To explain, it’s necessary to go back to the second half of the nineteen century when much of central Europe remained under the rule of the Austro-Hungarian Dual Monarchy. Their reach didn’t include the principalities that eventually unified as Romania in 1862, but both the Austro-Hungarians and the Ottoman Turks had claimed portions of the regions that eventually became Romania for centuries. That situation gave rise to leaders such as Vlad Țepeș, better known as Vlad the Impaler, who later served as the model for Dracula.

Though Țepeș played no role in the unification of Romania (which followed his rule by more than 400 years) he became a Romanian hero because of his bold stance against both the Austro-Hungarians and the Ottomans. Țepeș ruled Wallachia, the southernmost of two principalities that had existed independently side-by-side with one another and the Austro-Hungarians.

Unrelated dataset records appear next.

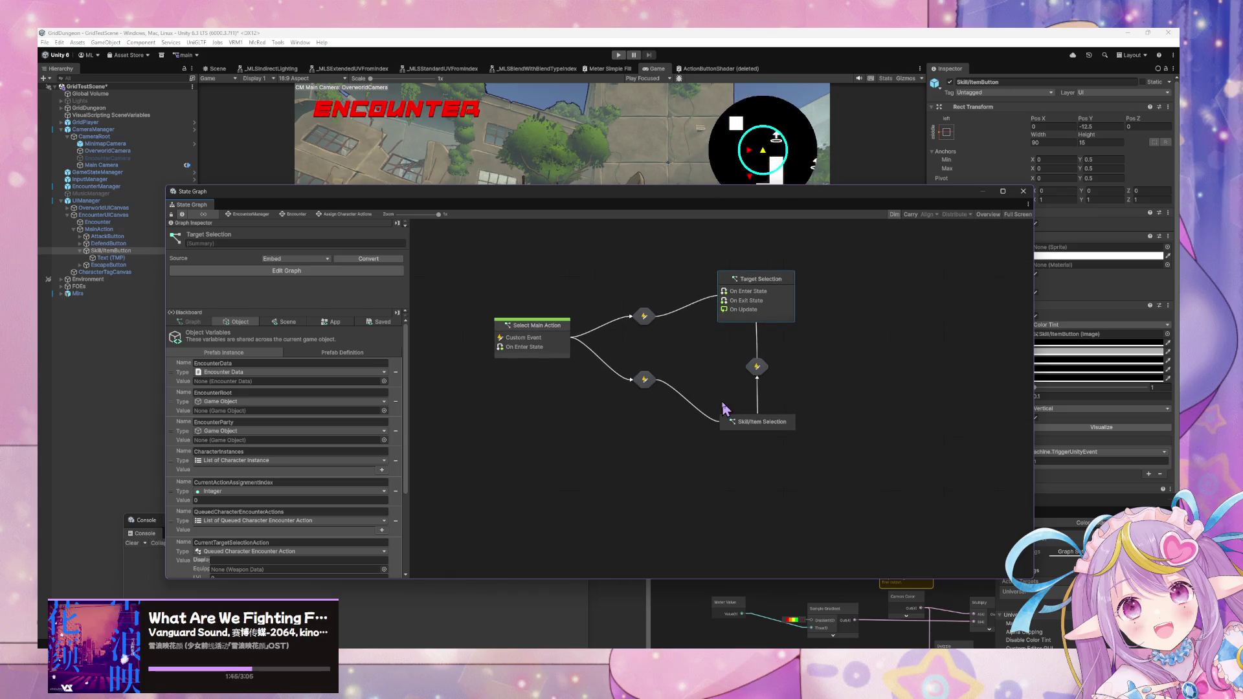
pyautogui.doubleClick(526, 343)
pyautogui.moveTo(743, 337); pyautogui.dragTo(827, 336)
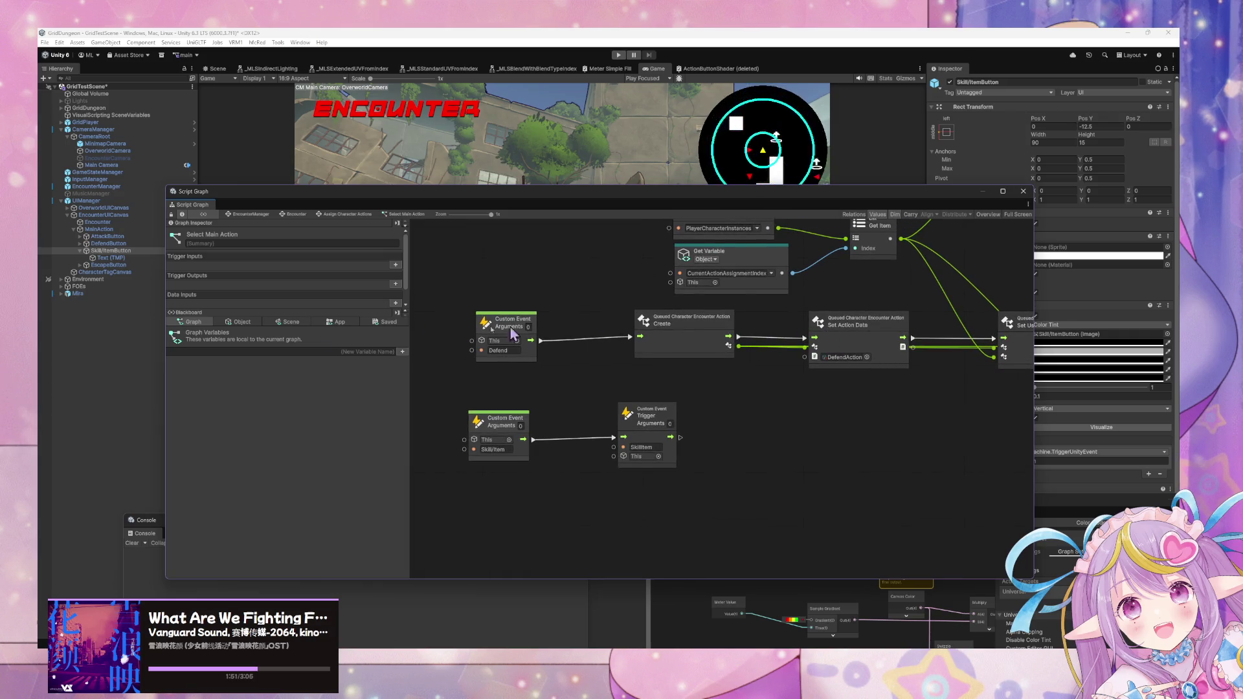
pyautogui.moveTo(806, 457)
pyautogui.mouseDown()
pyautogui.moveTo(522, 467)
pyautogui.moveTo(727, 447)
pyautogui.mouseUp()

The other was Moldavia in the northeast.

On January 24, 1862, Wallachia and Moldavia joined one another as the Unified Principalities. Another four years were needed to prepare a constitution that formalized the name Romania. It took another fifty years for three other regions, Transylvania in the west, Bessarabia in the east, and Bukovina in the north, to join with the Romanian Kingdom in 1918 at the conclusion of the First World War. December 1 marks that event as the Day of Great Union, the holiday considered Romania’s national day.

What impresses me most about the January 24 Day of Unification celebrations is that it was the beginning of unifying land into Romanian. It wasn’t the final unification. The holiday marks a smaller union within what eventually became modern Romania. (Unfortunately, that Romanian no longer exists. At the end of World War II the Allies snipped off bits of Bessarabia and Bukovina and turned them over to the Soviet Union which shrunk Romania to its current boundaries.) Nonetheless, Romania celebrates both the greater unification and the earlier, smaller unification.

And so I ponder: When will we in the United States begin to find ways to recognize and observe signs that mark our unification moments, both in the past and in the future? Are we prepared to search for common interests and begin celebrating them in place of remembering and observing events or symbols that divide us?

I hope that this day, Inauguration Day, will begin our search for healing.